In electric vehicles (EVs), there is still a strong debate as to whether project finance activity is even likely to be the yardstick by which success is measured, given that procuring vehicles and infrastructure may be best accomplished using different financial products. But the general picture is of a surge in demand for electrical vehicles.

High gasoline prices in the US (at least compared to historical domestic levels) are making EVs much more appealing to consumers. Recent data from the EIA show that the US recorded 918,460 in sales of EVs, equivalent to 7.1% of all vehicle sales, in 2022.

The EIA predicts that the US is likely to record a 60% increase in sales in 2023, and here the impact of the IRA will be much more clear. The act capped the price at which EVs qualify for tax credits, prompting EV manufacturers to maintain competitive pricing even as battery costs have increased. But even as charging networks in Europe attract support from project finance lenders, the US is still playing catch-up.

But the bank capacity is probably available, from a combination of domestic, regional and international lenders. MUFG stands as the most active lender, with a total of $21.8 billion mobilised since 2019, including a remarkable peak of over $8.5 billion in 2021. But Santander has also emerged as a significant lender, contributing $5.7 billion in 2023 alone. KeyBank, which has shrugged off the issues faced by US lenders, CIBC, which has grown its franchise impressively since 2019, and SMBC complete the list of top lenders.


The Proximo perspective

Where next for the US power finance market? Project finance lenders appear to be most comfortable mobilising large amounts of debt for proven technologies and familiar sponsors with deep pockets. For now, the US Department of Energy’s Loan Program Office is doing most of the heavy lifting in testing whether newer technologies are bankable, not commercial banks.

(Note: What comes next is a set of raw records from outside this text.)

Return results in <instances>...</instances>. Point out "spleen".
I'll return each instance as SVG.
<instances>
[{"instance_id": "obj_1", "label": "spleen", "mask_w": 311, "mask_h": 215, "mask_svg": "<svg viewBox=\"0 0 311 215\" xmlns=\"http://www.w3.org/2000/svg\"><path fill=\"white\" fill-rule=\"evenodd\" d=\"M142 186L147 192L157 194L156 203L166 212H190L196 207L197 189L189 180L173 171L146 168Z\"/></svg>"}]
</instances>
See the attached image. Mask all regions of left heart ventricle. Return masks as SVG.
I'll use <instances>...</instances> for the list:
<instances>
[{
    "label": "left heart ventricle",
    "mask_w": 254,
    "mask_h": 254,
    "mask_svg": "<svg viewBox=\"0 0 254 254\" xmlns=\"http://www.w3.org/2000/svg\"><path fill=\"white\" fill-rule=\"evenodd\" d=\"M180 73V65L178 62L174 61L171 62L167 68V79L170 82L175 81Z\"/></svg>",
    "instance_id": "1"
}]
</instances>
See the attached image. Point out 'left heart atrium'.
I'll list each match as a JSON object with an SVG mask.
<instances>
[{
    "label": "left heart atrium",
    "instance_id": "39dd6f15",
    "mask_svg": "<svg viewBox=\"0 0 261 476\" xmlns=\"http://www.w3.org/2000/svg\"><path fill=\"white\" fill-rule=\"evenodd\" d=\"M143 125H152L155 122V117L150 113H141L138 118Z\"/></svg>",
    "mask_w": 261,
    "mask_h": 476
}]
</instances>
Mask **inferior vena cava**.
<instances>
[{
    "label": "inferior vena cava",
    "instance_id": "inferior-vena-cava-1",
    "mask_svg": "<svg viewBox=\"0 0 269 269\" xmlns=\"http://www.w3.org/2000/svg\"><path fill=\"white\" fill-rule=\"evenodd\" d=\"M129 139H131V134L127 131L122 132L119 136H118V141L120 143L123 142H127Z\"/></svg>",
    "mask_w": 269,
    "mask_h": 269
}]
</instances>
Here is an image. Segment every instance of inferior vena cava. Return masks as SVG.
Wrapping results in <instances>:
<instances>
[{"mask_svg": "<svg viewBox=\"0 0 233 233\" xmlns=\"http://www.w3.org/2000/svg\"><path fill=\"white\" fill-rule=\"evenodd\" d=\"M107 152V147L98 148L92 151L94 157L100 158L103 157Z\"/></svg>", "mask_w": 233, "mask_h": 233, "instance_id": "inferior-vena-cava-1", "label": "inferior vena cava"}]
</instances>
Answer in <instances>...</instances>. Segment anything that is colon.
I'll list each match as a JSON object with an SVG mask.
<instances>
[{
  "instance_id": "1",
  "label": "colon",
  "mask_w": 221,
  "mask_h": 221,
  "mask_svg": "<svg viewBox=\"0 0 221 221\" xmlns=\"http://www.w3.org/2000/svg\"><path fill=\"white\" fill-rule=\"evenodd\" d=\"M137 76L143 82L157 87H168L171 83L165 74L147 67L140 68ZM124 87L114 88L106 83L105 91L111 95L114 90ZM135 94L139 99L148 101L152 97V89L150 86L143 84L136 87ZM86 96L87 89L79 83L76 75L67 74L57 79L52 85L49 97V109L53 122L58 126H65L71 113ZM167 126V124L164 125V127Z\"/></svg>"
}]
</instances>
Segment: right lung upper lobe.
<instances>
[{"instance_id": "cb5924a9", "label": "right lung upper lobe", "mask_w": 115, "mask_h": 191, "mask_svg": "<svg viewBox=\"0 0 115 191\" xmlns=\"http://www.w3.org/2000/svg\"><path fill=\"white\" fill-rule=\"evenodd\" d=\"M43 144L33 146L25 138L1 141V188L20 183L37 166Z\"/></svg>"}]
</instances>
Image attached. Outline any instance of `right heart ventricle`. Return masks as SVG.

But the US project finance market is still ready to innovate. Recent financings for transferable tax credits, a new feature of the US tax incentive market introduced under the IRA, show a community ready to respond to policy innovations. And the institutional debt market does look welcoming to renewable energy issuers, despite recent higher debt costs. For now US leadership in renewables investment looks assured.